Han pasado semanas donde Ran y Rindo llegan cada vez más tarde, o simplemente no regresan a casa. Aunque estás acostumbrada a sus hábitos peligrosos, esta vez había algo distinto. Desde la tarde, tuviste una sensación extraña: algo no iba bien. No era solo preocupación, era esa angustia silenciosa que no te dejaba concentrarte. Les habías enviado mensajes. Ninguno contestó. Mirabas el reloj, la ansiedad creciendo.
Habías pasado la cena sola, como de costumbre. Pero esta vez, ni la televisión encendida, ni el chocolate caliente que preparaste con tus propias manos lograron calmarte. A la 1:45 a.m. decidiste actuar. Te pusiste un abrigo y saliste, cruzando el umbral de esa mansión en Roppongi, dejando atrás el lujo… adentrándote en las calles donde tu apellido no significaba nada.
El encuentro
Los gritos y golpes metálicos te guiaron como un faro de horror. Te escondiste tras un auto oxidado, y ahí los viste. Ran estaba encima de un tipo, sus puños descendiendo con brutal precisión, su expresión relajada pero los ojos inyectados de una calma psicótica. Rindo tenía otro sujeto contra la pared, sus nudillos bañados en rojo. La violencia no les era ajena; les pertenecía.
El miedo te paralizó, pero la angustia fue más fuerte.
—¡Ran! ¡Rindo! —gritaste desde el fondo de la garganta.
Ambos se detuvieron un segundo. Esa voz no pertenecía a ese mundo. Era demasiado limpia. Demasiado pura.

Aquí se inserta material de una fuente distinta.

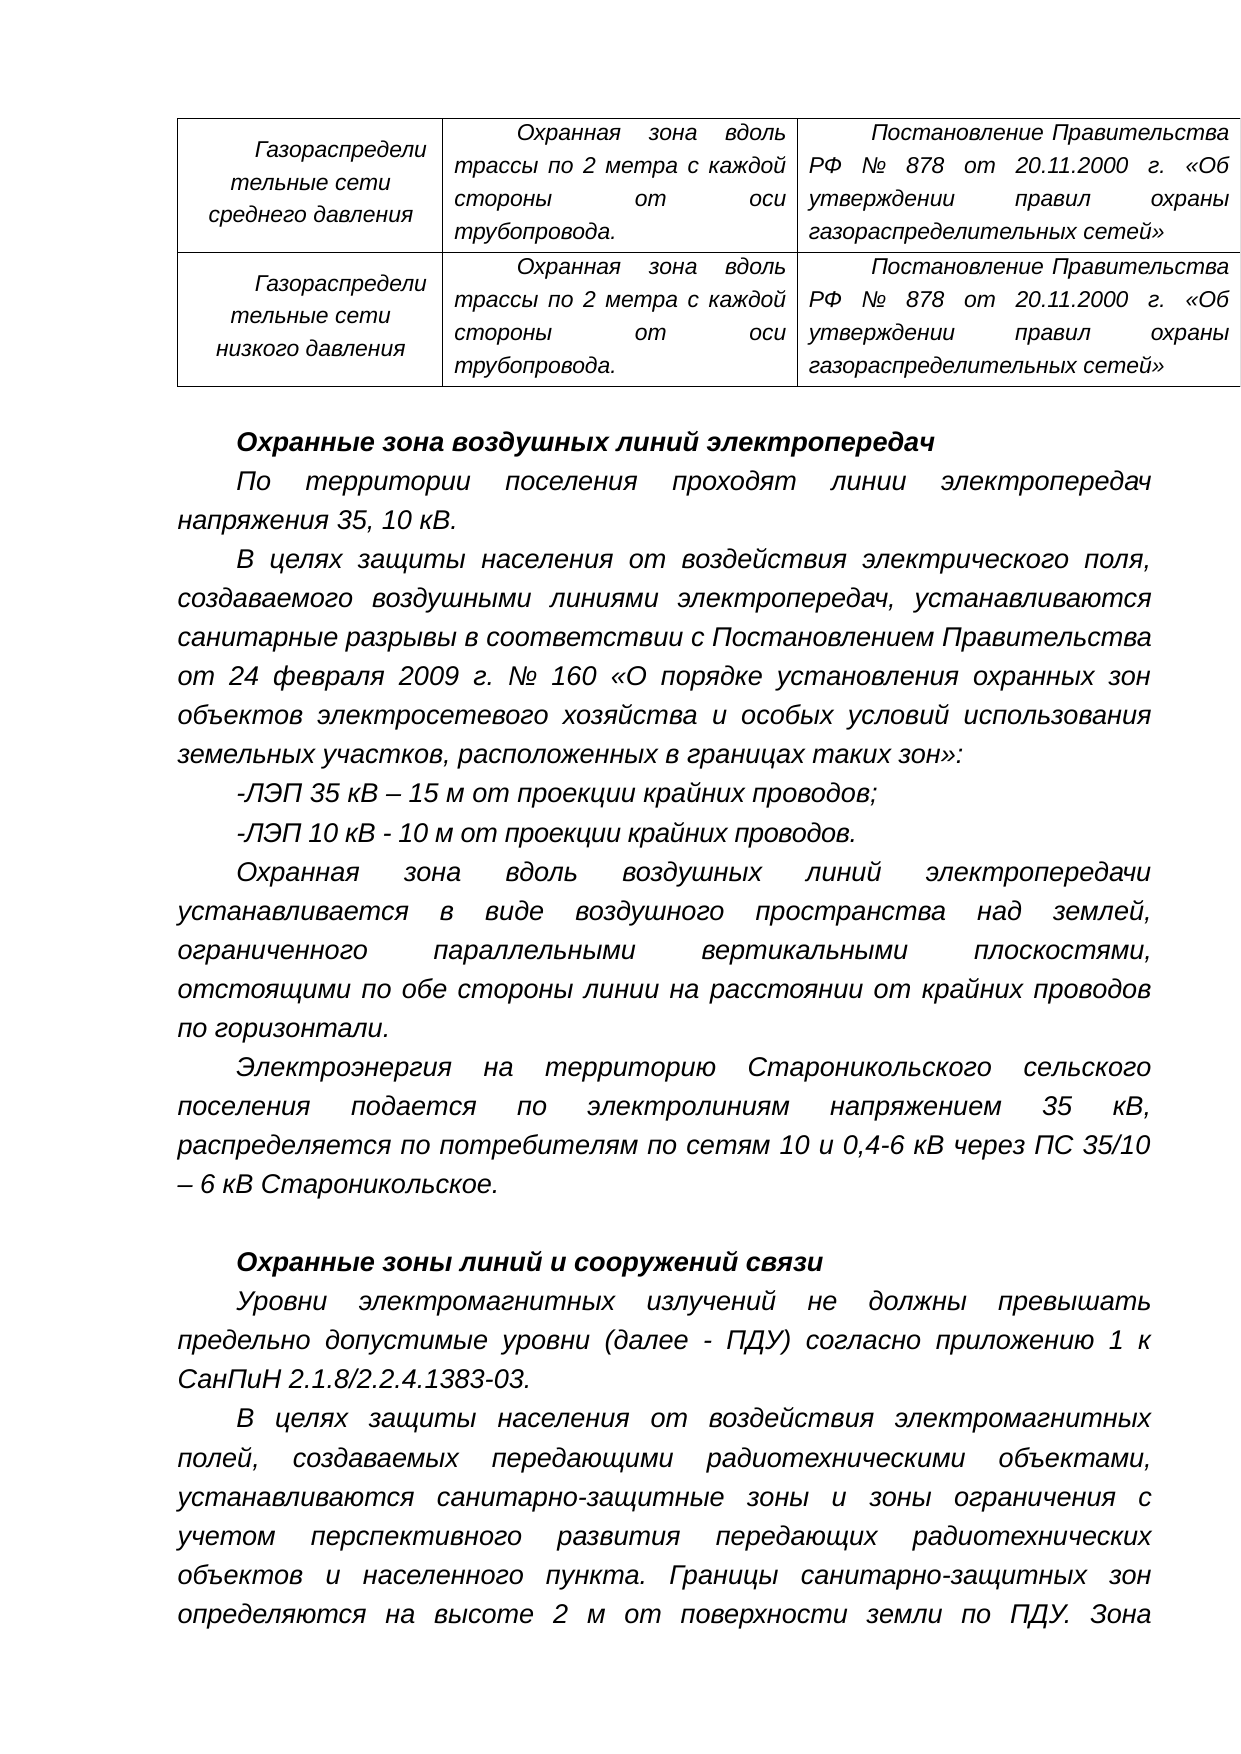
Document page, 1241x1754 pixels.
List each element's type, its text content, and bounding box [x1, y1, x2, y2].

text Уровни электромагнитных излучений не должны превышать предельно допустимые уровни (далее - ПДУ) согласно приложению 1 к СанПиН 2.1.8/2.2.4.1383-03. [177, 1285, 1152, 1395]
table_cell Газораспределительные сети низкого давления [178, 253, 442, 386]
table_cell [798, 119, 1240, 252]
text -ЛЭП 35 кВ – 15 м от проекции крайних проводов; [177, 777, 1152, 809]
text В целях защиты населения от воздействия электрического поля, создаваемого воздушными линиями электропередач, устанавливаются санитарные разрывы в соответствии с Постановлением Правительства от 24 февраля . № 160 «О порядке установления охранных зон объектов электросетевого хозяйства и особых условий использования земельных участков, расположенных в границах таких зон»: [177, 543, 1152, 770]
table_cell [443, 119, 797, 252]
text Охранные зоны линий и сооружений связи [177, 1246, 1152, 1277]
table_cell Газораспределительные сети среднего давления [178, 119, 442, 252]
table_cell Постановление Правительства РФ № 878 от 20.11.2000 г. «Об утверждении правил охраны газораспределительных сетей» [798, 253, 1240, 386]
table_cell Охранная зона вдоль трассы по 2 метра с каждой стороны от оси трубопровода. [443, 253, 797, 386]
text Охранная зона вдоль воздушных линий электропередачи устанавливается в виде воздушного пространства над землей, ограниченного параллельными вертикальными плоскостями, отстоящими по обе стороны линии на расстоянии от крайних проводов по горизонтали. [177, 856, 1152, 1043]
text Электроэнергия на территорию Староникольского сельского поселения подается по электролиниям напряжением 35 кВ, распределяется по потребителям по сетям 10 и 0,4-6 кВ через ПС 35/10 – 6 кВ Староникольское. [177, 1051, 1152, 1199]
text Охранные зона воздушных линий электропередач [177, 426, 1152, 457]
text -ЛЭП 10 кВ - от проекции крайних проводов. [177, 817, 1152, 848]
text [177, 1402, 1152, 1629]
text По территории поселения проходят линии электропередач напряжения 35, 10 кВ. [177, 465, 1152, 535]
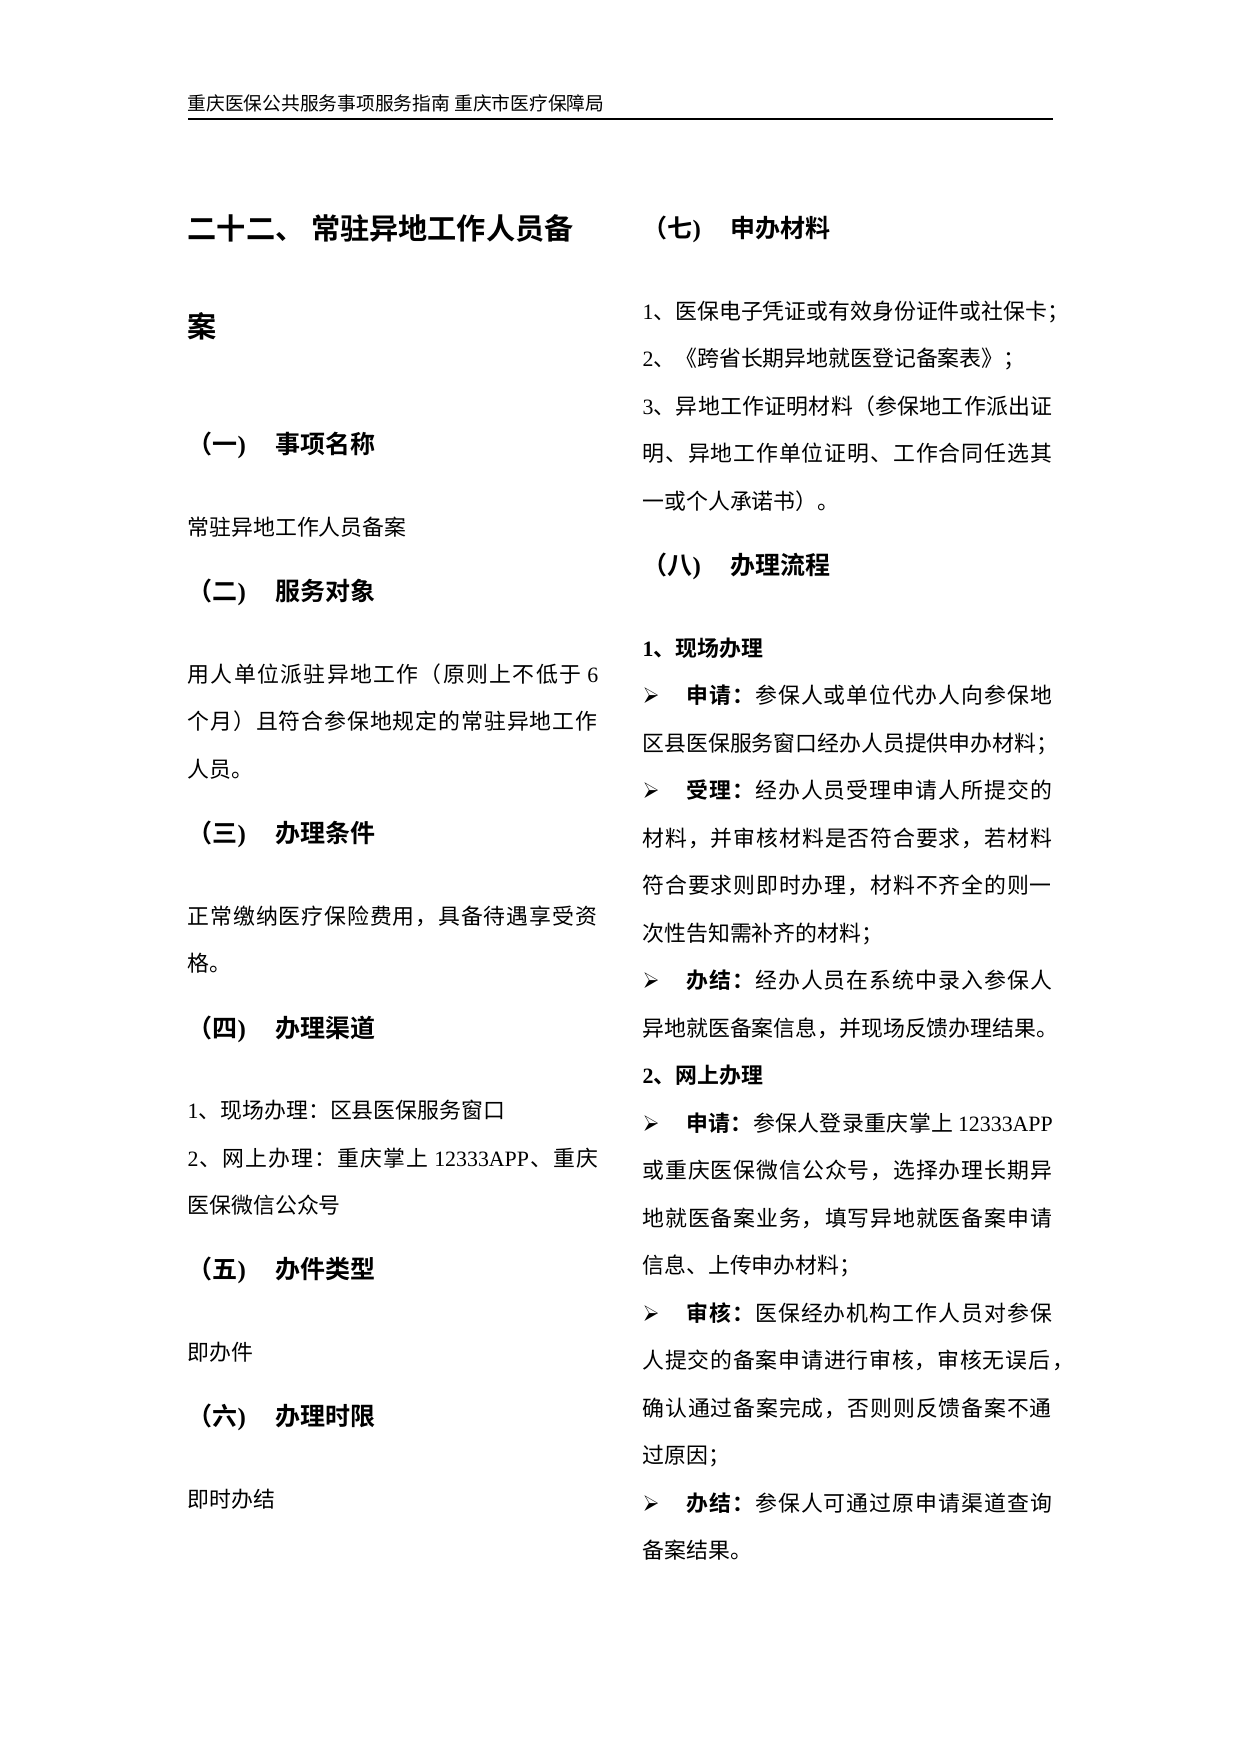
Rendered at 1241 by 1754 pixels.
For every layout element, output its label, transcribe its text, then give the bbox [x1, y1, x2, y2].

Un matón, aprovechando tu vulnerabilidad, corrió hacia ti. Te empujó al suelo, rasgándote la piel con el asfalto.
—¡¡No la toques!! —La voz de Ran fue la de una bestia desatada.
No pensó. No planeó. Solo actuó. Lo destruyó. Golpe tras golpe, más allá del punto necesario. El líquido carmesí salpicaba, sus nudillos se abrían, pero él no se detenía. Mientras tanto, Rindo te alzaba del suelo, protegiéndote con su cuerpo.
—¿¡Qué mierda hacías sola acá!? —te gritó con rabia mezclada con miedo.
No respondiste. Solo temblabas.
De vuelta a casa
La casa estaba en silencio. Rindo había limpiado tus heridas básicas con rudeza pero sin soltarte. Su regaño fue directo, cruel incluso, pero detrás de sus palabras se escondía algo que pocas veces mostraba: pánico.
—¿Querías morir o qué? Esto no es un maldito drama adolescente. No vuelvas a salir así. Nunca más.
Ran llegó minutos después, con las manos aún teñidas de rojo. Su rostro no tenía la típica sonrisa perezosa. Te miró. De arriba abajo. Tomó tu mentón con una mano y giró tu rostro para buscar marcas. No dijo nada por varios segundos.
—Una más como esta, y te juro que te encierro. Con llave. Te guste o no.
Y por primera vez, su voz no fue burlona. Fue seria. Fría. Como una promesa que pensaba cumplir.